Alun
Michael: Surely, that is precisely what it does. By
removing the presumption that the general legal definitionthat
which is understood in common lawapplies to schools and other
organisations that were previously presumed to have a public benefit,
the clause does precisely what he says it does not
do.
Mr.
Turner: If by raise the bar, the
Parliamentary Secretary meant remove the presumption of public
benefit [Interruption.] He is saying that he did.
That makes it a lot
easier. I
am concerned that the Parliamentary Secretary has given the impression
to certain hon. and right hon. Gentleman on the Government Back Benches
that he will require independent schools to demonstrate a higher level
of public benefit than they have been required to do so far. I
understand that, currently, there is a presumption and an act by the
Charity Commission would be required
to overturn that, but the test is the same whether there is a
presumption or not. Under the current law, once the Charity Commission
tested whether a charity was meeting the public benefit test or the
presumption was ill-founded, it would apply the same test once the
presumption was removed. I hope that I am making this clear for the
Parliamentary Secretary, because he may shake his head if I am not
doing
so. The
Parliamentary Secretary is not raising the test. He may be raising the
bar and abolishing the presumption, but he is not making the test more
difficult. I have to leave it to him, unless he wishes to
intervene. Tom
Levitt (High Peak) (Lab): I am trying with interest to
follow the hon. Gentlemans argument. Surely a presumption is a
presumption, beyond which there is no further need for a test. The Bill
says that we need organisations to justify their charitable status. The
hon. Gentleman appears to suggest that Eton, Harrow and all such
schools should not have to demonstrate their public benefit, but
organisations such as the National Society for the Prevention of
Cruelty to Children should have
to.

==================================================

• **About this exercise**
In the debate transcript, which two schools does Tom Levitt name when describing the argument he is trying to follow? The records have nothing to do with this.

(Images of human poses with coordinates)
==================================================

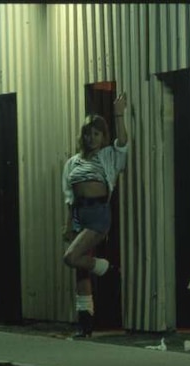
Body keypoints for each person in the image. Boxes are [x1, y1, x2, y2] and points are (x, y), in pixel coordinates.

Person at [61, 92, 129, 338]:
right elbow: (69, 195)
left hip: (99, 213)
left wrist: (119, 112)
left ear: (103, 136)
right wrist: (68, 224)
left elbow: (124, 143)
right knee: (80, 270)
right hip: (80, 214)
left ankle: (108, 269)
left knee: (71, 257)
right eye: (88, 133)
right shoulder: (72, 162)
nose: (92, 138)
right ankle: (85, 324)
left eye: (97, 133)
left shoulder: (109, 155)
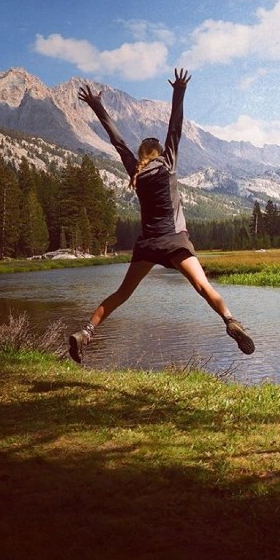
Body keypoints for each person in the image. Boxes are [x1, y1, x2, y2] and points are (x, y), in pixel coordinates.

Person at [69, 68, 254, 363]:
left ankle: (86, 332)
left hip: (148, 244)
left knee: (121, 294)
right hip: (175, 241)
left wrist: (95, 105)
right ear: (158, 151)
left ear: (142, 154)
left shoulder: (135, 169)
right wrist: (178, 91)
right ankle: (231, 321)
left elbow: (116, 139)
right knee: (203, 287)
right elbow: (175, 126)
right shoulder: (168, 162)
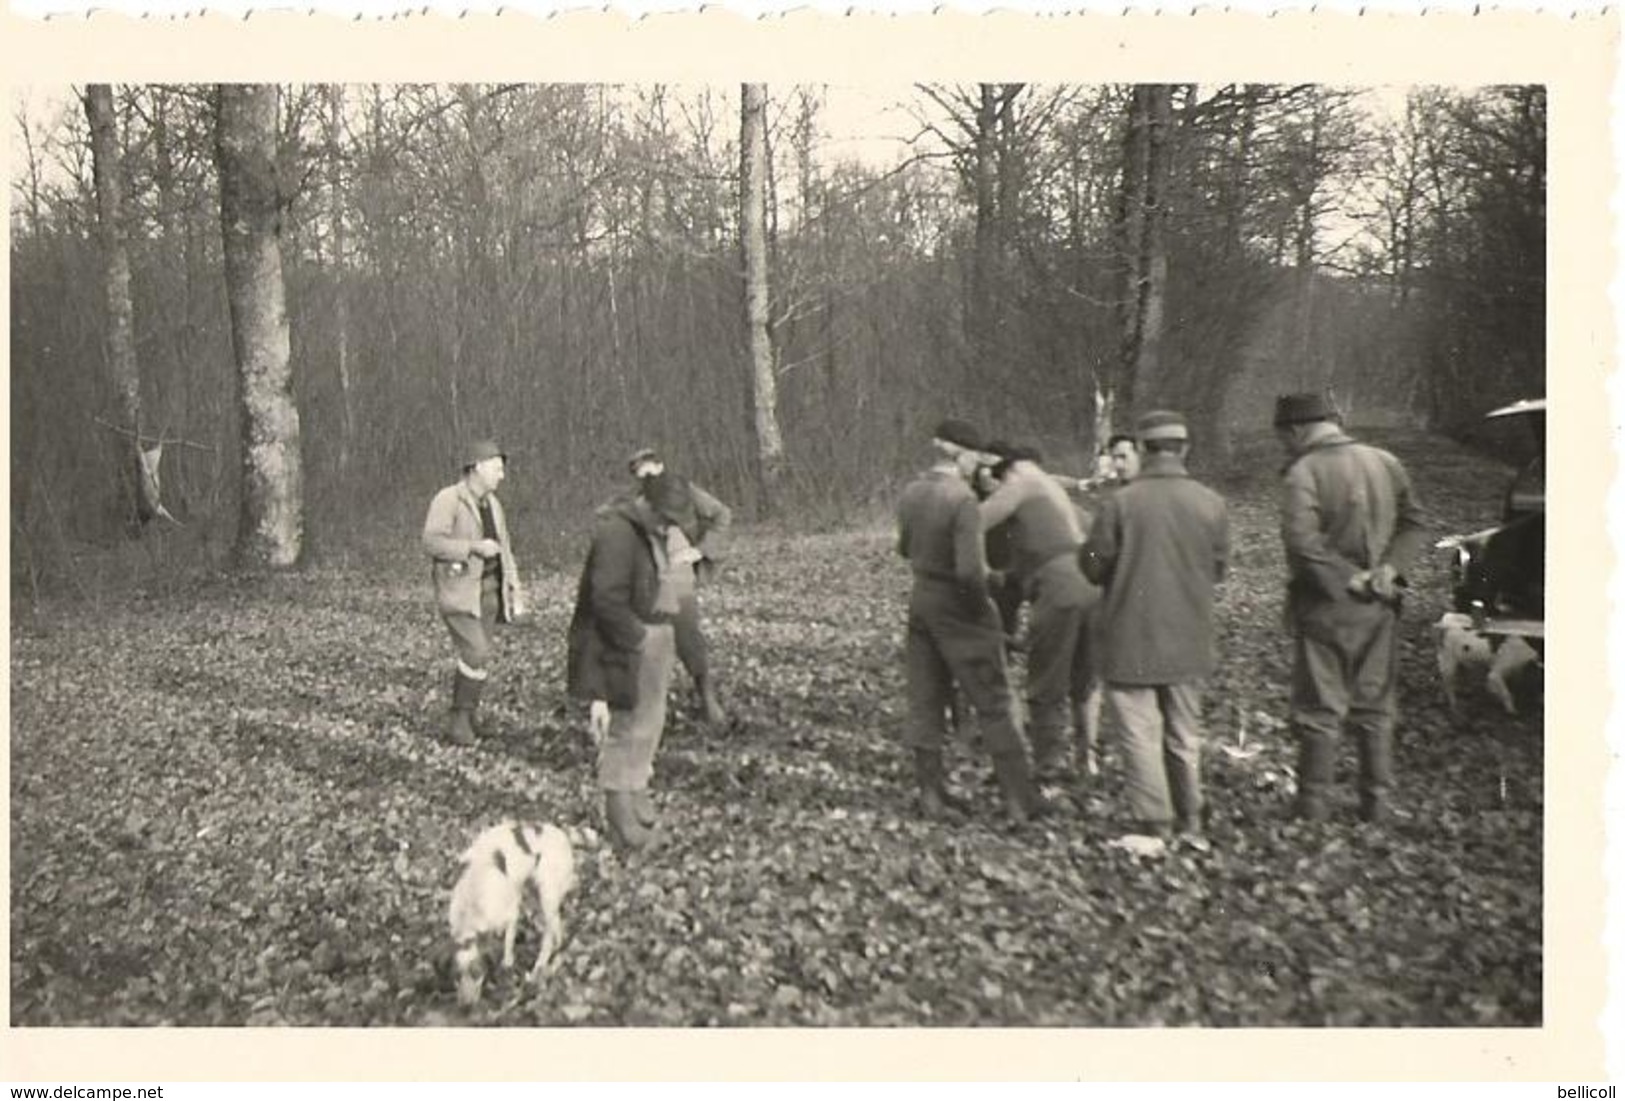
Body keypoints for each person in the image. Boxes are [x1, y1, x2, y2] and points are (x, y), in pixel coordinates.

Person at [1274, 392, 1427, 824]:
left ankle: (1312, 805)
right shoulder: (1384, 461)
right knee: (1375, 704)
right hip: (1380, 605)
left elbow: (1302, 544)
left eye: (1283, 437)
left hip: (1325, 605)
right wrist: (1391, 570)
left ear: (1295, 430)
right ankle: (1376, 803)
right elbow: (1414, 521)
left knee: (1320, 705)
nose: (1284, 446)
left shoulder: (1303, 470)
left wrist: (1347, 578)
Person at [1079, 411, 1228, 841]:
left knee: (1140, 733)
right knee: (1184, 734)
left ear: (1144, 450)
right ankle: (1192, 818)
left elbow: (1092, 567)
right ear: (1185, 449)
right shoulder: (1210, 502)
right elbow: (1218, 568)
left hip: (1130, 636)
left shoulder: (1121, 503)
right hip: (1189, 637)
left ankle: (1155, 821)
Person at [897, 419, 1046, 824]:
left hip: (921, 601)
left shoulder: (911, 492)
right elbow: (969, 572)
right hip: (959, 607)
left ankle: (931, 795)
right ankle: (1019, 801)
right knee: (994, 700)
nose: (976, 467)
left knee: (925, 700)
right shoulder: (961, 499)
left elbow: (905, 550)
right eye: (973, 458)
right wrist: (989, 610)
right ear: (960, 454)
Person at [566, 475, 695, 851]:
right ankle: (620, 818)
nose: (669, 526)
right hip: (620, 643)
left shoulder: (645, 528)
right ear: (646, 504)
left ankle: (636, 792)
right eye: (665, 518)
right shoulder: (617, 533)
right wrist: (638, 638)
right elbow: (606, 598)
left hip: (652, 632)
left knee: (651, 721)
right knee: (627, 728)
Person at [977, 442, 1100, 782]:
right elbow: (1063, 547)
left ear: (1010, 470)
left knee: (1045, 681)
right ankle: (1085, 759)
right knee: (1083, 681)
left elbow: (973, 521)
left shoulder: (1022, 484)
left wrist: (980, 568)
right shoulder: (1059, 497)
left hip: (1058, 589)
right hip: (1092, 586)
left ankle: (1048, 767)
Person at [422, 439, 524, 746]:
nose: (501, 475)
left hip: (490, 592)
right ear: (477, 467)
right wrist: (472, 548)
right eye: (497, 468)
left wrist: (514, 587)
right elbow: (431, 542)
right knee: (476, 651)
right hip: (459, 592)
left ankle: (467, 718)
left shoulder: (493, 504)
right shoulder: (448, 499)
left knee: (480, 656)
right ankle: (458, 720)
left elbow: (505, 547)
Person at [627, 448, 733, 729]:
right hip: (649, 578)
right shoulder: (637, 503)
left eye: (648, 468)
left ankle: (708, 699)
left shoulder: (685, 490)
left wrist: (700, 551)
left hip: (679, 574)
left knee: (687, 635)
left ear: (661, 465)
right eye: (638, 471)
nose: (644, 474)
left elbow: (722, 515)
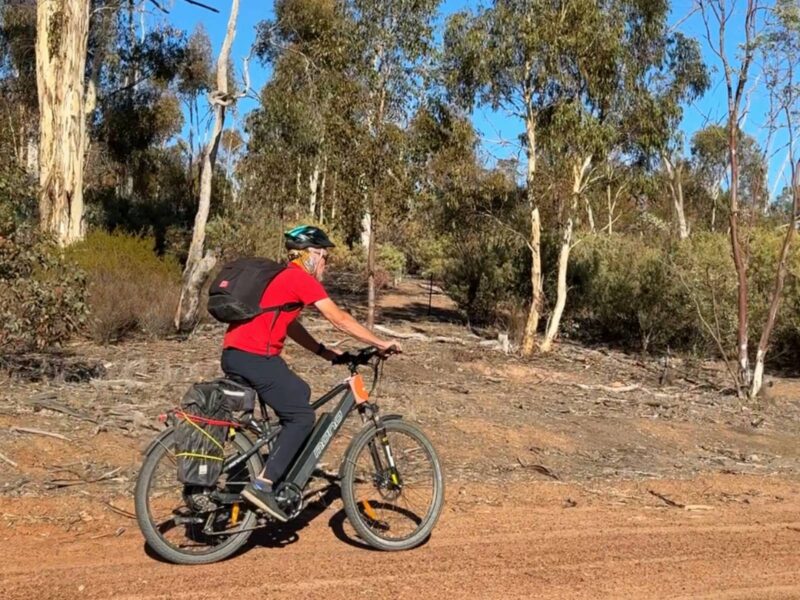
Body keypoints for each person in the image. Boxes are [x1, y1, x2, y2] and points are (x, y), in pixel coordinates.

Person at [221, 225, 399, 522]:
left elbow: (288, 324)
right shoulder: (298, 278)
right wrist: (380, 342)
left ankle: (274, 469)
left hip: (238, 354)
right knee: (303, 417)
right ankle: (263, 485)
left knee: (301, 393)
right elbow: (338, 318)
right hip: (255, 357)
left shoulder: (280, 278)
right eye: (324, 256)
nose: (326, 263)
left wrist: (324, 352)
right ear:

==================================================

• **Answer for the task**
Eton and Harrow.